The Chancellor of the Exchequer has announced further investment in the development of graphene with a £74m pot to establish new research centres.
The funds will be available over five years for what the Chancellor described as 'catapult centres', to provide SMEs with access to modern facilities and equipment in order to boost research into new technologies.
George Osborne said: "We will establish new centres for doctoral training, for cell therapy and for graphene – a great British discovery that we should break the habit of a lifetime with and commercially develop in Britain."
It was not yet clear whether or how the funding will directly impact on the £61m National Graphene Institute currently under construction on Oxford Road in Manchester, or whether it will lead to further centres being established in the North West.
Prof Colin Bailey, vice-president and dean of the University of Manchester, said: "We are engaging across the UK to commercialise graphene and to utilise the world-class knowledge base here at The University of Manchester.

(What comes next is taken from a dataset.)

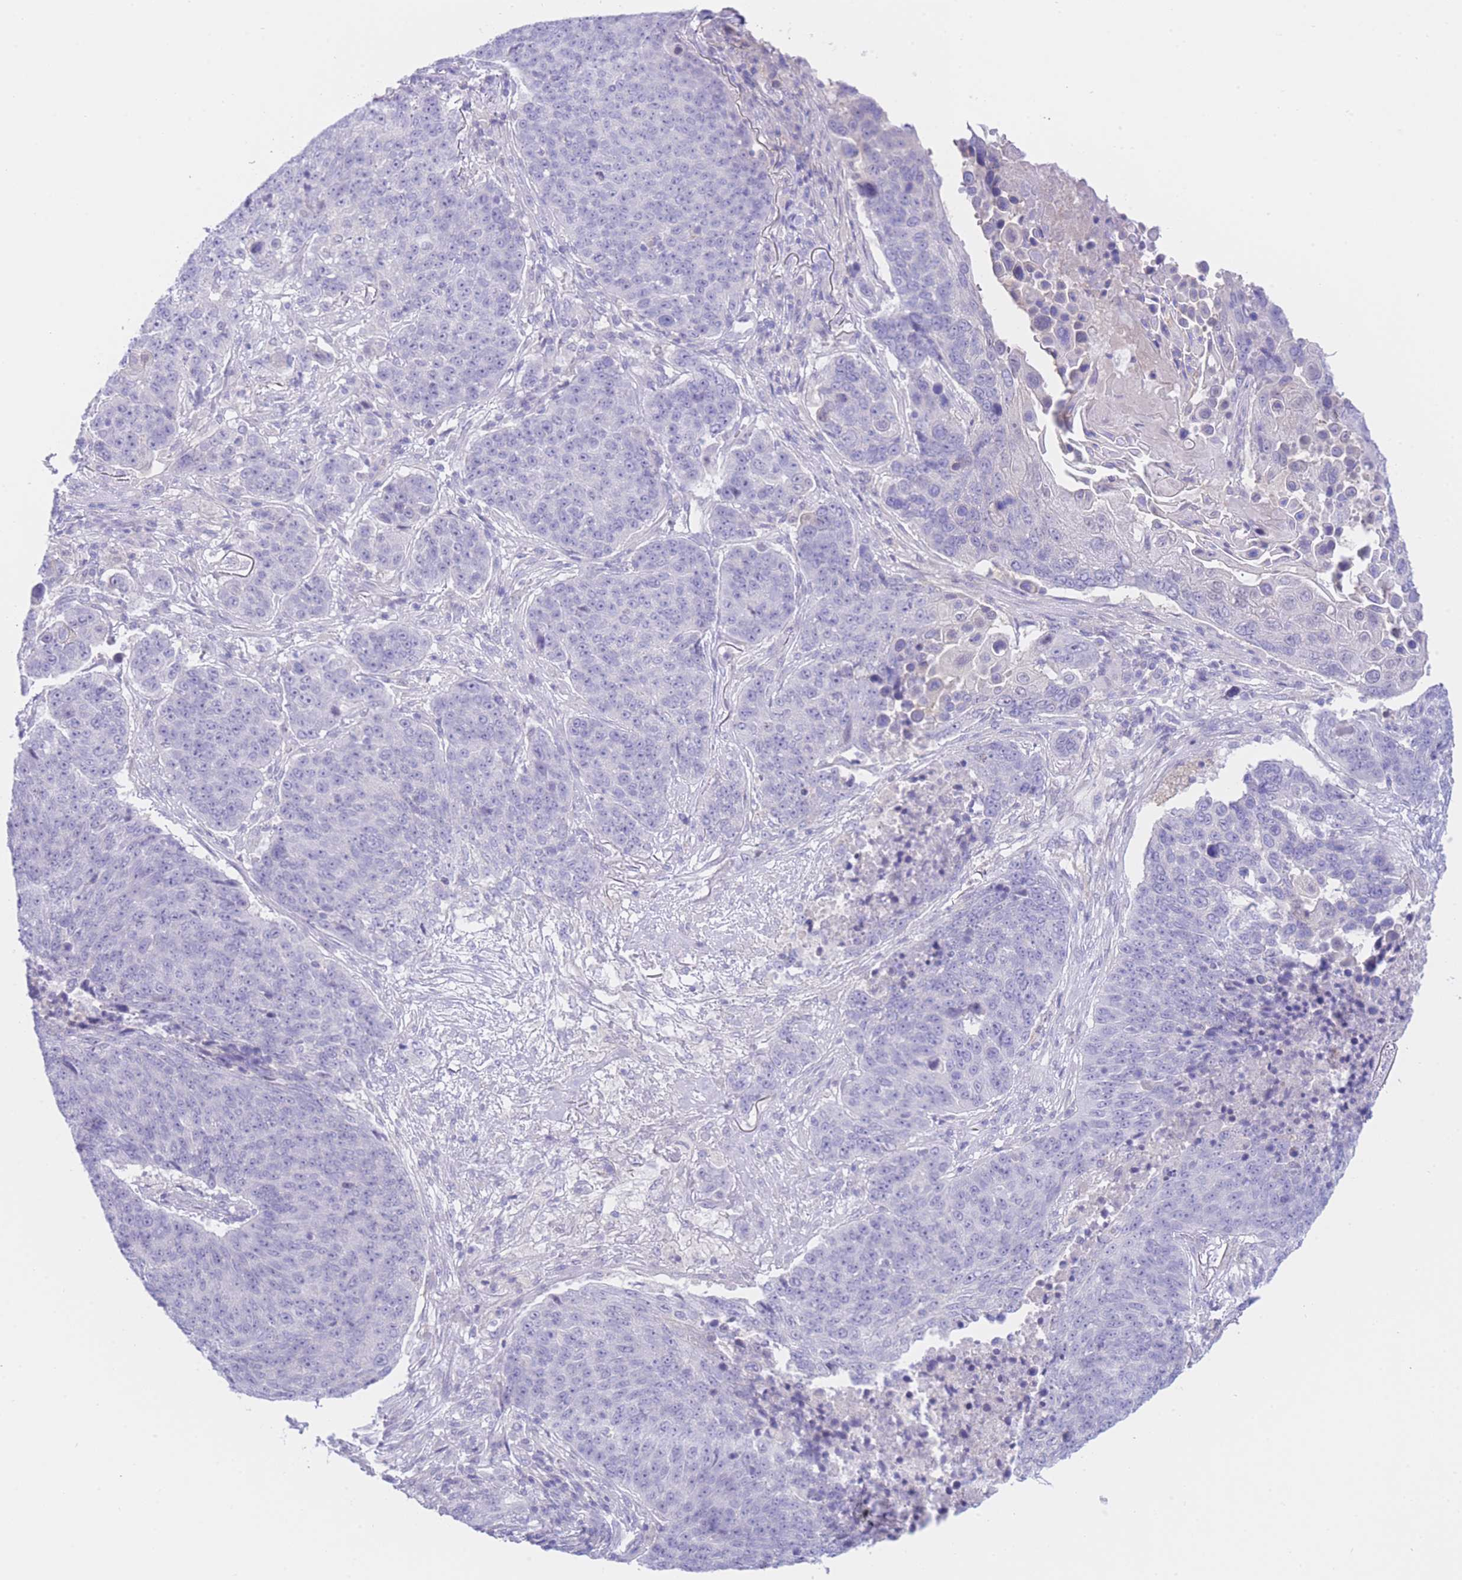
{"staining": {"intensity": "negative", "quantity": "none", "location": "none"}, "tissue": "lung cancer", "cell_type": "Tumor cells", "image_type": "cancer", "snomed": [{"axis": "morphology", "description": "Normal tissue, NOS"}, {"axis": "morphology", "description": "Squamous cell carcinoma, NOS"}, {"axis": "topography", "description": "Lymph node"}, {"axis": "topography", "description": "Lung"}], "caption": "There is no significant positivity in tumor cells of lung cancer.", "gene": "ZNF212", "patient": {"sex": "male", "age": 66}}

We are developing an infrastructure at the university which links in with the existing catapult centres to ensure efficient commercialisation of graphene to accelerate applications to market. The announcement is welcome support from the government."
Graphene was first isolated at Manchester University by Andre Geim and Kostya Novoselov in 2004, earning them the Nobel prize for Physics in 2010. The material is 200 times stronger than steel and just one atom thick – making it the strongest, thinnest and most conductive material ever measured.